Winning too much can actually be a problem, however, because it can be a sign of either taking on too much risk or doing things no other lender would consider. “Why us?” is the question that any BDO submitting a deal to their respective credit committee needs to answer. Not only does the BDO have to answer  this question for the credit committee, but they also need to be able to get the portfolio management team comfortable that they are not lending into a liquidation. Trust is the foundation of a team, yet it is more difficult to trust in a changing environment when an aggressive credit policy in a growth economy has to be changed. This creates friction up-and-down a lending shop when BDOs, underwriters and credit committees are all are trying to calibrate. There was a parallel scene in Remember the Titans when the team got a new coaching staff and playbook. The concept is no different in lending, as any changes to an operating manual such as a shift in credit policy acts no different than changing a playbook for a football team.

When you apply this concept of change to the lending world, you end up with multi-dimensional lending game going on amongst sales and credit within both banks and non-banks. Each group is dealing with a fluid market and changing offensive and defensive positions that are being driven by variables out of their control. The teams that have strong continuity, trust and great defense (i.e., portfolio management) are the ones who can win and keep new clients. Risk in today’s market is fluid and changes monthly, so folks on the front line should expect to deal with the goal posts changing. However, what’s not to be expected is mixed messages and very slow feedback loops back to the front lines once market updates have been communicated to senior management. Lending groups with the most continuity, shortest feedback loop and most trust and are going to prosper in what is a once-in-a-decade difficult lending environment like we face today.

While trust is important, respect for each constituency is too. There is a difference between trust and respect.  Clearly, you need to always trust people on your team, but what the best groups do is have respect for one another’s jobs. Without that respect or appreciation it’s very difficult to work together. For example, a chief credit officer or an underwriter that has no appreciation for how hard it is to be a BDO to compete and actually win a deal is a problem. Also, in general, if credit officers don’t take into account that a BDO’s reputation, integrity and relationships are always on the line, it usually ends badly. Conversely, a BDO must understand that credit officers have their literal careers on the line every time they approve credits and manage accordingly. If a BDO can’t respect the initial feedback and set adequate expectations with the prospect addressing that initial feedback, opting to instead just push forward to try to get a deal signed up, then that too will end badly. Mutual respect, while sounding cliché, is vital to build teams, whether you’re in the sports or business arena.

Teamwork and having a core playbook transcend sports and military analogies. The core themes of Remember the Titans showing how disparate people can learn to work as a team operating under one playbook. This is no different than any organization in business. Sales, underwriting, portfolio management and administration all need to know how to successfully operate one playbook.

Some of the emotion Remember the Titans captured was what comes with instilling a new executive and a new playbook and getting a team at odds to work together.

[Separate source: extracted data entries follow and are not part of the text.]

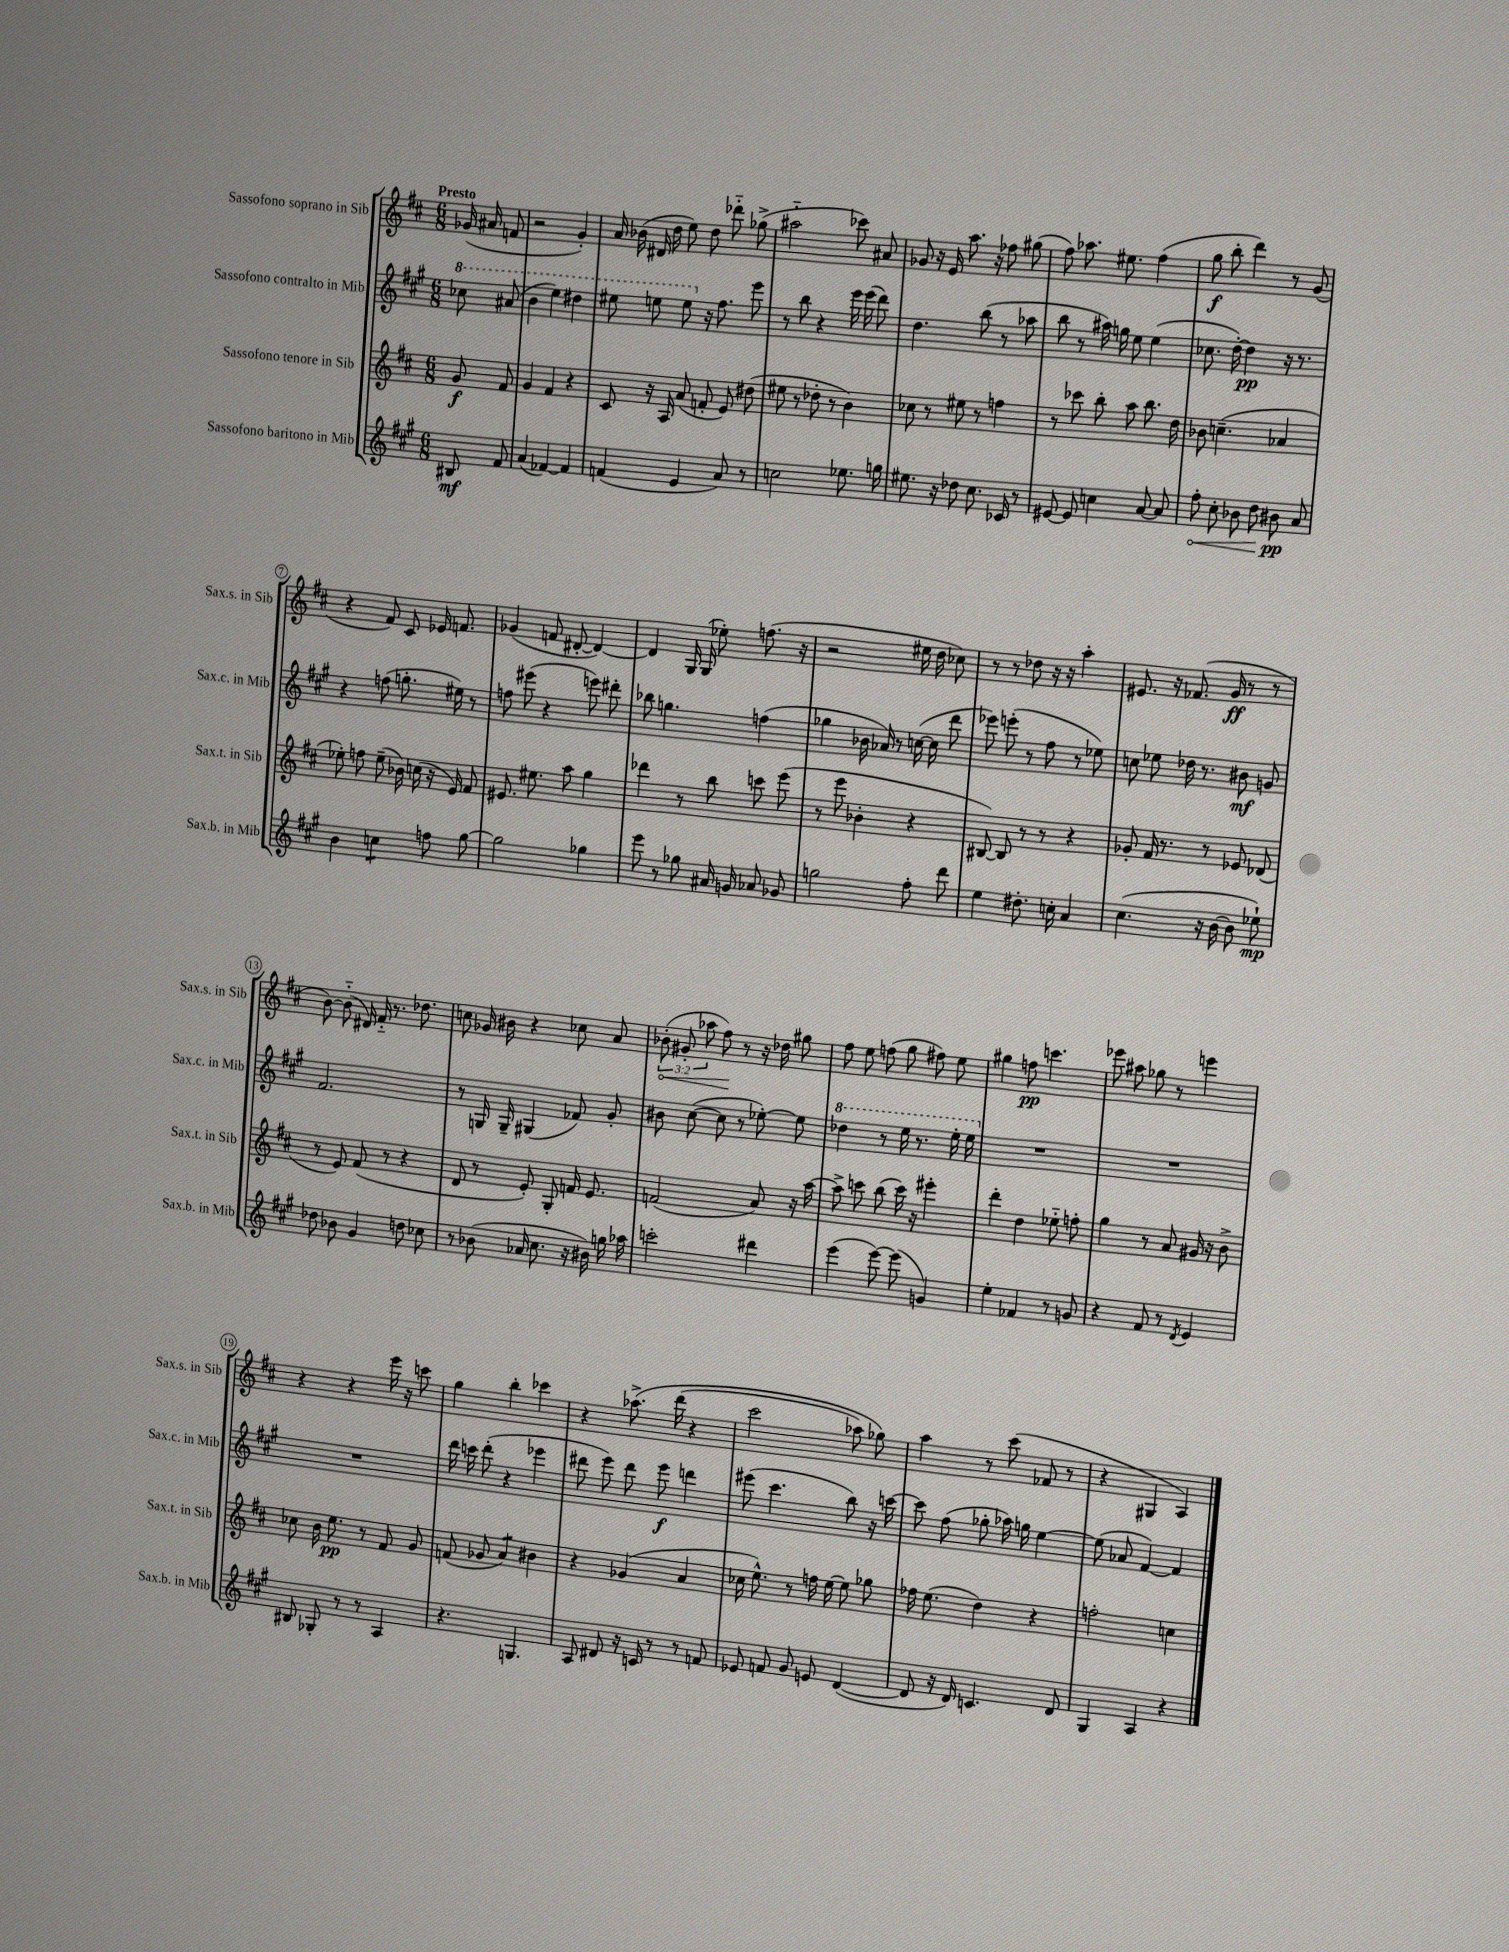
<<
\new StaffGroup <<
\new Staff = "s0" \with { instrumentName = "Sassofono soprano in Sib" shortInstrumentName = "Sax.s. in Sib" } {
    \clef treble \key d \major \numericTimeSignature \time 6/8 \override Staff.TupletNumber.text = #tuplet-number::calc-fraction-text \partial 4 \tempo "Presto"
    \autoBeamOff ges'16( ais'16 f'8 |
    r2 g'4-.) |
    a'16 bes'16( dis'16 d''16 e''8) d''8 des'''8-_ ges''8->( |
    ais''2-_ ces'''8) ais'8 |
    ges'8 r16 e'16 a''8. r16 fes''8 gis''8( |
    fis''8) aes''8. eis''8. fis''4( |
    g''8\f b''8-. d'''4) r8 g'8( |
    r4 fis'8) cis'8 ees'16 f'8. |
    ges'4( f'8 dis'8~-. dis'4~) |
    dis'4 g16 g16( ees''8-.) f''8.( r16 |
    r2 eis''16 d''16 ces''8) |
    r8 r8 des''8 r16 r16 a''4-. |
    eis'8. r16 fes'8.( g'16\ff r8 r8 |
    b'8~) b'8-_( dis'16) fis'16-_ r8. des''8. |
    c''8 ges'16 bis'16 r4 ces''8 a'8 |
    \tuplet 3/2 { \once \override Hairpin.circled-tip = ##t bes'8-.\<( gis'8-. aes''8 } fis''8\!) r8 r16 des''16 gis''8 |
    fis''8 e''8 f''8( g''8 fis''8) e''8 |
    gis''4 f''8\pp c'''4. |
    ees'''8 ais''8 ges''8 r8 e'''4 |
    r4 r4 e'''16 r16 c'''8 |
    g''4 b''4-. ces'''4 |
    r4 aes''8.->\( d'''16( r4 |
    cis'''2 aes''8) ges''8\) |
    a''4 r8 cis'''8( fes'8 r8 |
    r4 gis4 a4) \bar "|." |
}
\new Staff = "s1" \with { instrumentName = "Sassofono contralto in Mib" shortInstrumentName = "Sax.c. in Mib" } {
    \clef treble \key a \major \numericTimeSignature \time 6/8 \partial 4
    \autoBeamOff \ottava #1 ces'''8 ais''8( |
    b''4 e'''4) dis'''4 |
    eis'''8 e'''8 e'''8 \ottava #0 r16 fis''8. e'''8 |
    r8 b''8 r4 e'''16 e'''16( d'''8) |
    d''4. b''8( r8 aes''8 |
    b''8 r8 ais''16) g''16 e''8 e''4( |
    ces''8. d''16~-.) d''4\pp r16 r8. |
    r4 f''8( g''8.-. eis''16) r8 |
    f''8 eis'''8( r4 e'''8) dis'''8-. |
    bes''8 g''4. f''4( |
    ges''4 bes'16 aes'16) r8 c''16~( c''16 d'''8 |
    ees'''8) e'''8-.( r8 fis''8 r8 ees''8) |
    c''8 ees''8 des''16 r8. bis'8\mf g'8 |
    fis'2. |
    r8 g16 g16-- gis4( fes'8) gis'8-. |
    bis'8 cis''8~( cis''8 r8 ees''8~-.) ees''8 |
    \ottava #1 des'''4 r8 e'''16 r8. e'''16-. e'''16 \ottava #0 |
    R2. |
    R2. |
    R2. |
    d'''16 c'''16 d'''8-.( r4 ees'''4 |
    dis'''8 e'''8) dis'''8 e'''8\f d'''4 |
    eis'''8( cis'''4. b''8) r16 c'''16~ |
    c'''8 fis''8( ges''8-. aes''16) g''16 e''4~ |
    e''8( aes'8 fis'4~) fis'4 \bar "|." |
}
\new Staff = "s2" \with { instrumentName = "Sassofono tenore in Sib" shortInstrumentName = "Sax.t. in Sib" } {
    \clef treble \key d \major \numericTimeSignature \time 6/8 \partial 4
    \autoBeamOff g'8\f fis'8 |
    g'4 fis'4 r4 |
    cis'8 r16 a16 a'8( f'8-. e'8) dis''8( |
    eis''8 r8 des''8-. r8 b'4) |
    ces''8 r8 eis''8 r8 f''4 |
    r8 ces'''8 b''8-. a''8 b''8. d''16 |
    bes'8 c''4.--( aes'4 |
    ees''8-.) f''8 ees''8--( bes'16) c''16( r16 e'16) fis'8 |
    eis'8. eis''8. a''8 g''4 |
    des'''4 r8 b''8 c'''8 e'''8( |
    r8 e'''8 bes'4-. r4 |
    bis8~) bis8 r8 r8 r4 |
    ges'8-. fis'16 r8. r8 ees'8 des'8( |
    r8 e'8) fis'8( r8 r4 |
    d'8 r8 e'8-.) g8-. f'16 e'8. |
    f'2( a'8) r16 a''16~ |
    a''8-> c'''8 b''8( c'''16) r16 eis'''4-. |
    d'''4-. d''4 ees''8-_ f''8-. |
    g''4 r8 a'8 gis'16 r16 b'8-> |
    ces''8 b'16 e''8.\pp r8 fis'8 g'8 |
    f'8( ges'8 a'4:8) bis'4 |
    r4 ges'4( a'4 |
    ces''16 e''8.-^) r8 f''16 e''16~ e''8 ges''8 |
    fes''16 e''8.( d''4) r4 |
    f''2-. c''4 \bar "|." |
}
\new Staff = "s3" \with { instrumentName = "Sassofono baritono in Mib" shortInstrumentName = "Sax.b. in Mib" } {
    \clef treble \key a \major \numericTimeSignature \time 6/8 \partial 4
    \autoBeamOff bis8\mf fis'8 |
    a'4( fes'4~) fes'4 |
    f'4( e'4 a'8) r8 |
    c''2 ees''8. g''16 |
    eis''8. r16 des''8 cis''8. ces'16 r8 |
    eis'8~ eis'8 c''4 a'8~ a'8 |
    \once \override Hairpin.circled-tip = ##t fis''8-.\< cis''8-. bes'8 d''8\! bis'8\pp a'8 |
    b'4 c''4:8 f''8 gis''8~ |
    gis''2 ges''4 |
    e'''8 r8 ges''8 ais'16 g'16 aes'8 ges'8 |
    g''2 fis''8-. d'''8 |
    e''4 dis''8.-. c''16-. a'4 |
    cis''4.( r16 b'16~ b'8 ees''8-!\mp) |
    des''8 bes'8 gis'4 d''8 ces''8 |
    r8 bes'8( aes'16 cis''8. r16 bis'16) g''16 aes''16 |
    c'''2-. dis'''4 |
    e'''4( e'''8~) e'''8( g'4) |
    e''4-. fes'4 r8 g'8 |
    r4 fis'8 r8 \acciaccatura { d'8 } e'4 |
    bis8 ges8-. r8 r8 a4 |
    r4. g4. |
    a8 dis'8 r16 c'16 r8 r8 f'8 |
    ees'8 f'8 gis'8 e'8 d'4~( |
    d'8 r16 d'16) c'4. d'8 |
    gis4 a4 r4 \bar "|." |
}
>>
>>
\layout { \context { \Score \override BarNumber.stencil = #(make-stencil-circler 0.1 0.3 ly:text-interface::print) } }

The end of the film takes place at the funeral of one of the stars of the team 10 years after the team won the state championship. The final scene shows the Titans together as a team.

For the first time in a long time, we are all going to be stretched as teams. Lending is a long journey and the groups that have real alignment between both sides of the house are going to prosper. People say it can’t work, sales and credit coming together, but today we “remember the titans” who have made and continue to make it work every day. Strong side, left side!